Another of those niche providers, Fincad, developed an OTC valuations service as an extension of the derivatives systems that it supplies to major institutions around the world. Also based in Vancouver, Fincad has allied with London-headquartered Icap, the biggest interdealer brokerage and a Tullett Prebon rival, in a joint valuations offering called Fair Value Insight.

“We continue to expand Fair Value Insight coverage based on customer feedback,” Fincad president and CEO Robert Park said in May when commodity options pricing and improved reporting were added to the package. The combination of Fincad’s analytics with Icap’s market data “provides end users with greater value, ease of use and transparency,” he added.

Among other recent moves reflecting intensifying competition and jockeying for position in OTC derivatives: Risk advisory and valuations firm Chatham Financial of Kennett Square, Pennsylvania, introduced a derivatives regulation advisory service; Markit of London and New York added a number of commodity and structured products to its Portfolio Valuations service; Paris-based Pricing Partners said one of the top two U.S.-based investment banks – it was not authorized to disclose which – became a customer of its Price-it Online equity and interest-rate derivatives revaluation service; and New York-based software house Principia Partners offered its valuation, portfolio analysis and risk assessment capability as a Web-based software-as-a-service.

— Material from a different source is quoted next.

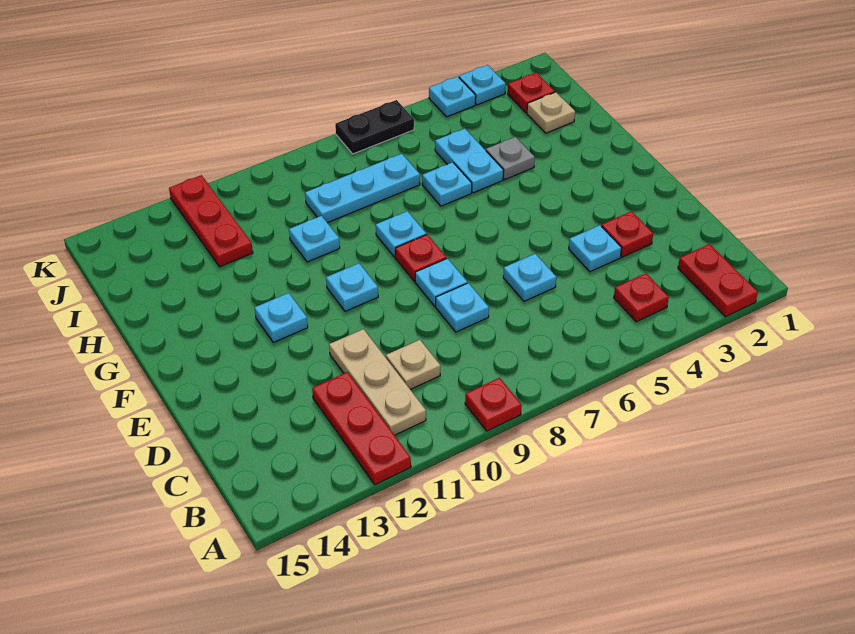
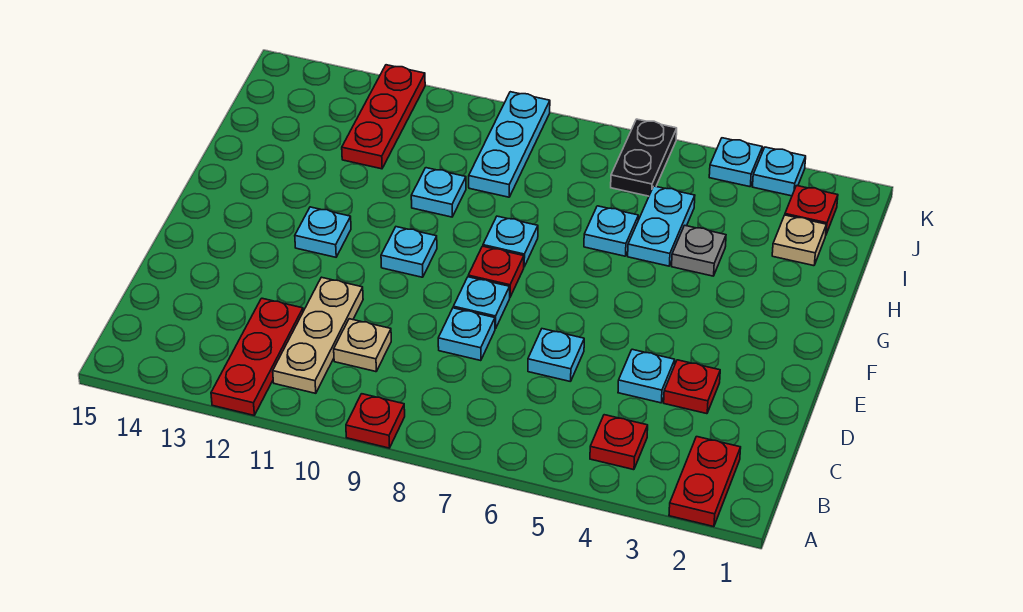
cyan 1x3 plate [305,154,420,223] -> cyan 1x3 plate turned to [469,92,550,197]
black 1x2 plate [335,100,414,154] -> black 1x2 plate turned to [611,119,677,196]

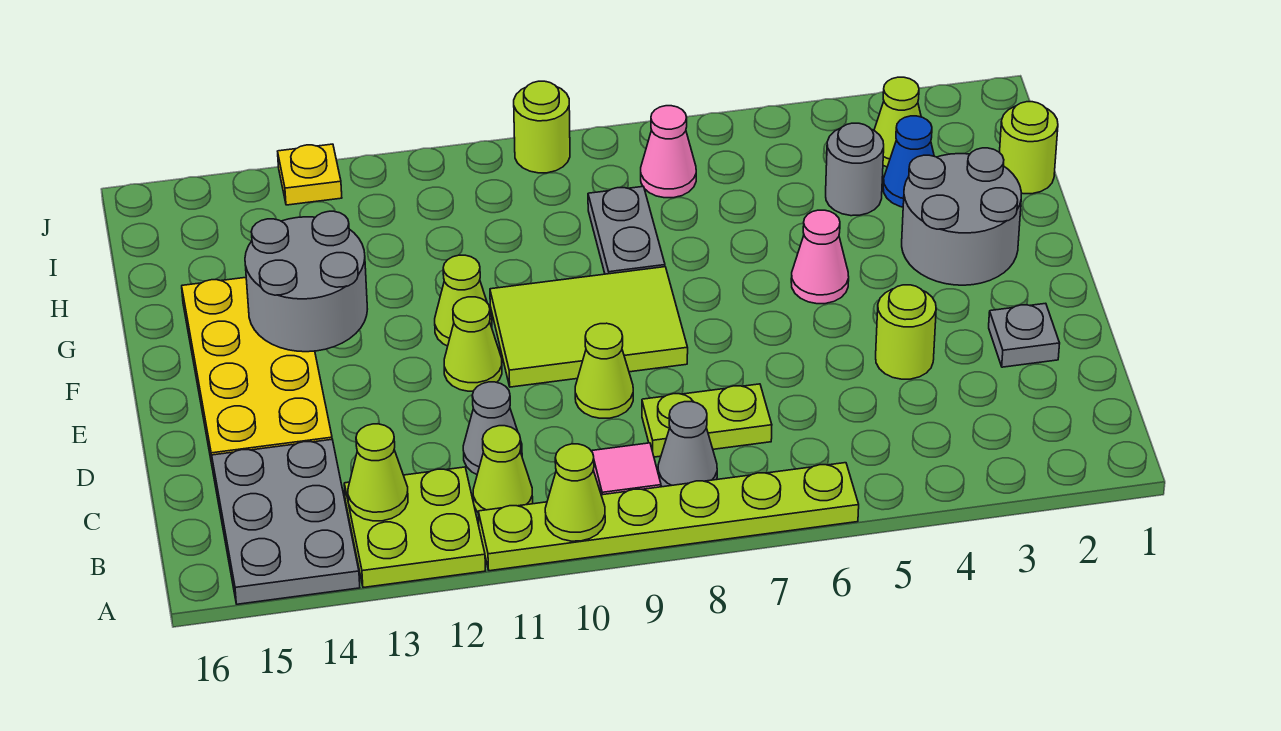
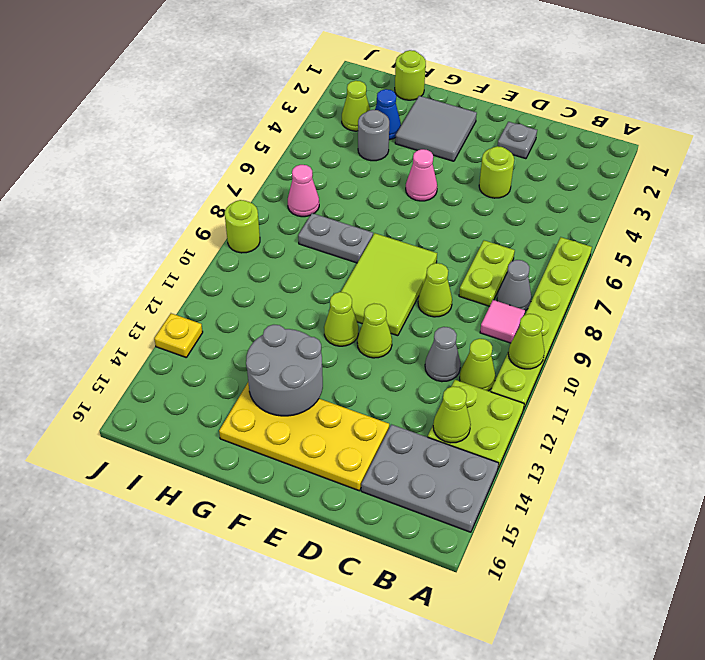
grey 2x2 round brick [902,148,1021,285] -> grey 2x2 tile [395,96,477,161]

London’s SuperDerivatives, which in June launched its Revaluation Investigation and Analysis System for trade and pricing analysis and stress testing of portfolios, announced two sizable partnerships in July: Hedge fund administrator HedgeServ is incorporating SuperDerivatives into its technology platform for real-time OTC and illiquid-instrument valuations; and investment management systems company Advent Software agreed to offer SuperDerivatves’ Web-based analytic and revaluation services to users of its Geneva portfolio management and fund accounting system.